• _SUPPLIED DATA_
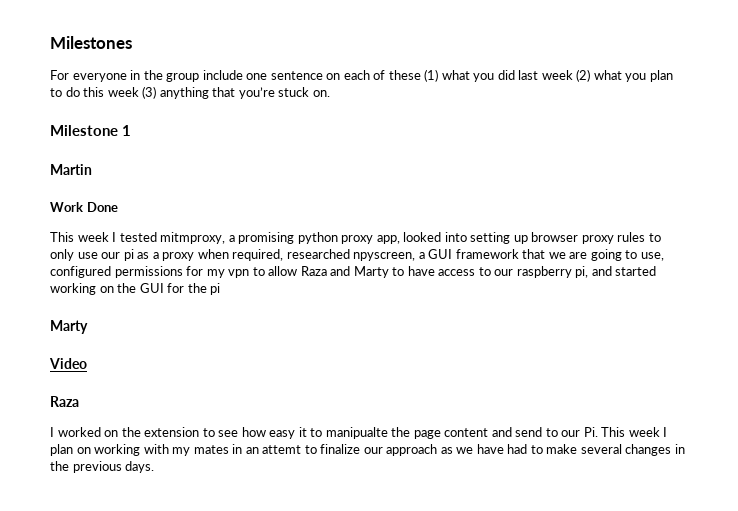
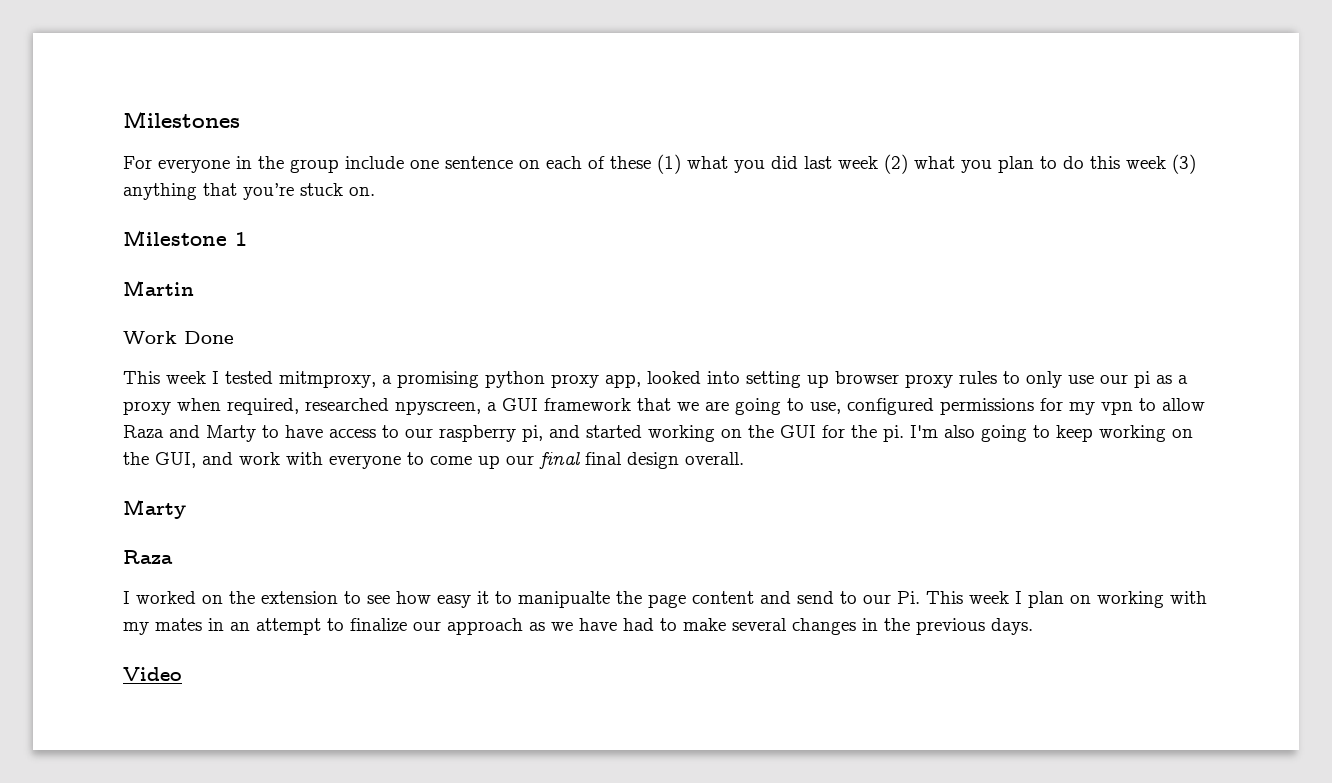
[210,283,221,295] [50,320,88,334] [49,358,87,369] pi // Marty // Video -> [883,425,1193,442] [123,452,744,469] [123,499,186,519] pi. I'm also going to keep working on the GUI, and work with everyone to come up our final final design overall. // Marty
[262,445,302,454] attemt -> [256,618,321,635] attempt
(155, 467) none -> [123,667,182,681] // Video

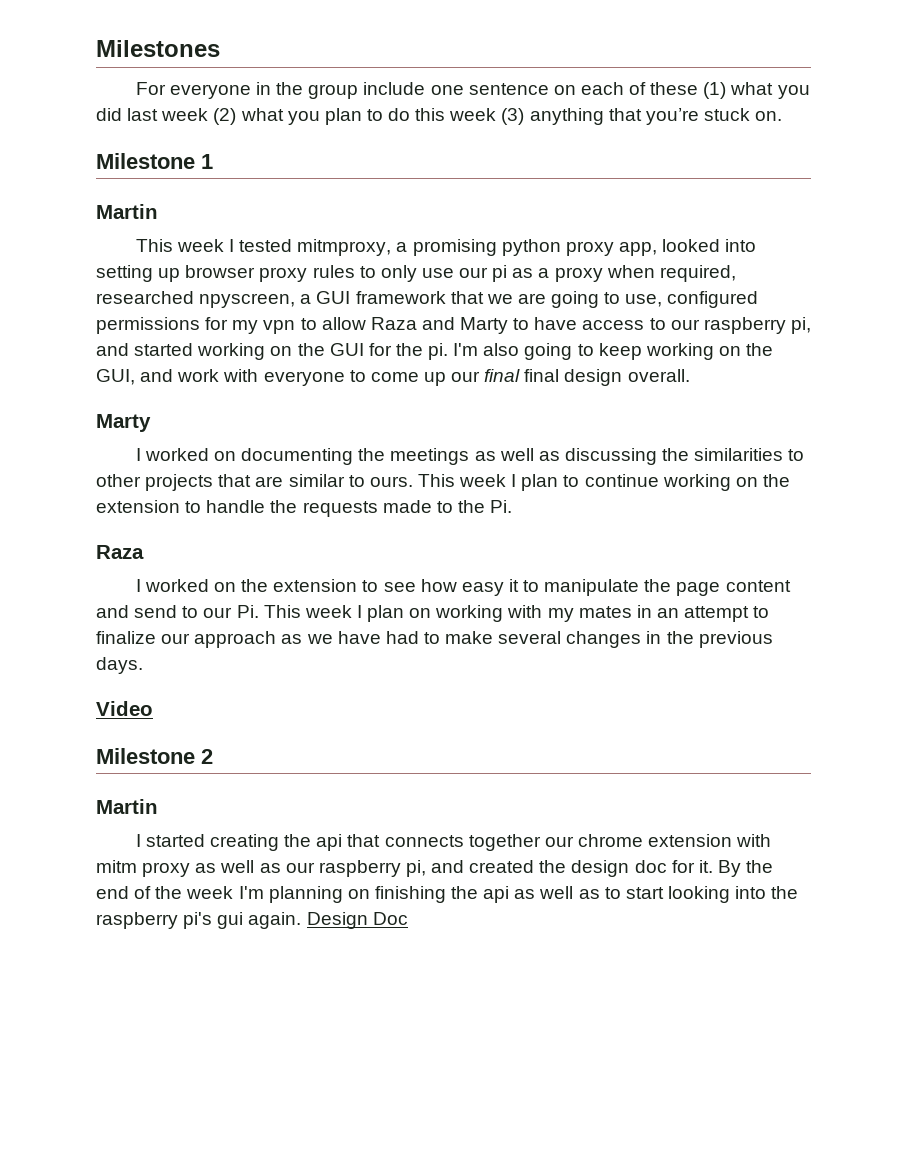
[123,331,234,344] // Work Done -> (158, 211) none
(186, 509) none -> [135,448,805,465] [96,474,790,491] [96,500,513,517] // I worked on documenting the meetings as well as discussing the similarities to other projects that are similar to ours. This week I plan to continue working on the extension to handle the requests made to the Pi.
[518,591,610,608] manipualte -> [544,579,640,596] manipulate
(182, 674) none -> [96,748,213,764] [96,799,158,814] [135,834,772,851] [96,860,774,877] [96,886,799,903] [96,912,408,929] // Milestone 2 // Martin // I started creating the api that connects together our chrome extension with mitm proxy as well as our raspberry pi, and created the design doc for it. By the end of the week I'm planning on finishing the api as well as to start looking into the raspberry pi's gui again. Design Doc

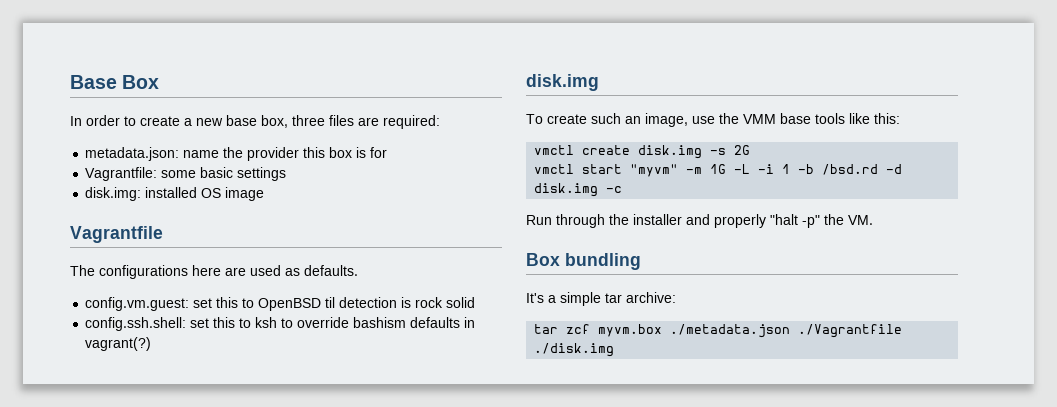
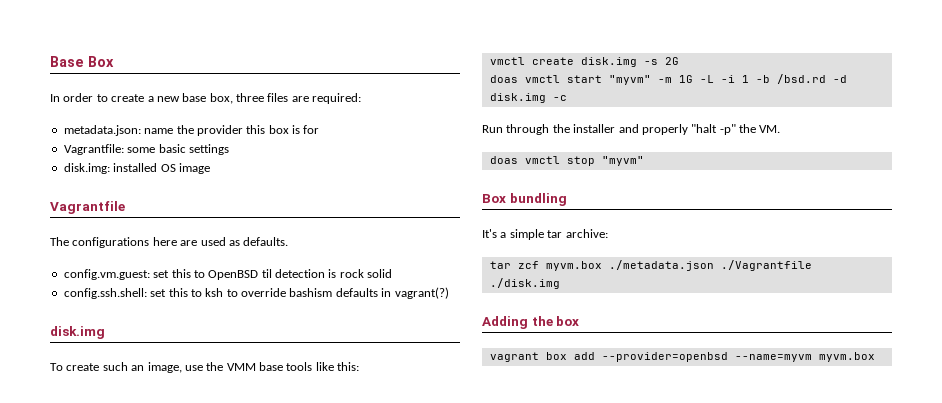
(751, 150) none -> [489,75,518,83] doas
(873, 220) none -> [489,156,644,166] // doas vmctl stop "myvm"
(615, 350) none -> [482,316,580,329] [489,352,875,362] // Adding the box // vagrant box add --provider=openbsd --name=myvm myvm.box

• _DIRECTIONS FOR THIS TASK_
Search the records for the word "week", then list every line that has it.

• _ANSWER SPACE_
(186, 509) none -> [135,448,805,465] [96,474,790,491] [96,500,513,517] // I worked on documenting the meetings as well as discussing the similarities to other projects that are similar to ours. This week I plan to continue working on the extension to handle the requests made to the Pi.
(182, 674) none -> [96,748,213,764] [96,799,158,814] [135,834,772,851] [96,860,774,877] [96,886,799,903] [96,912,408,929] // Milestone 2 // Martin // I started creating the api that connects together our chrome extension with mitm proxy as well as our raspberry pi, and created the design doc for it. By the end of the week I'm planning on finishing the api as well as to start looking into the raspberry pi's gui again. Design Doc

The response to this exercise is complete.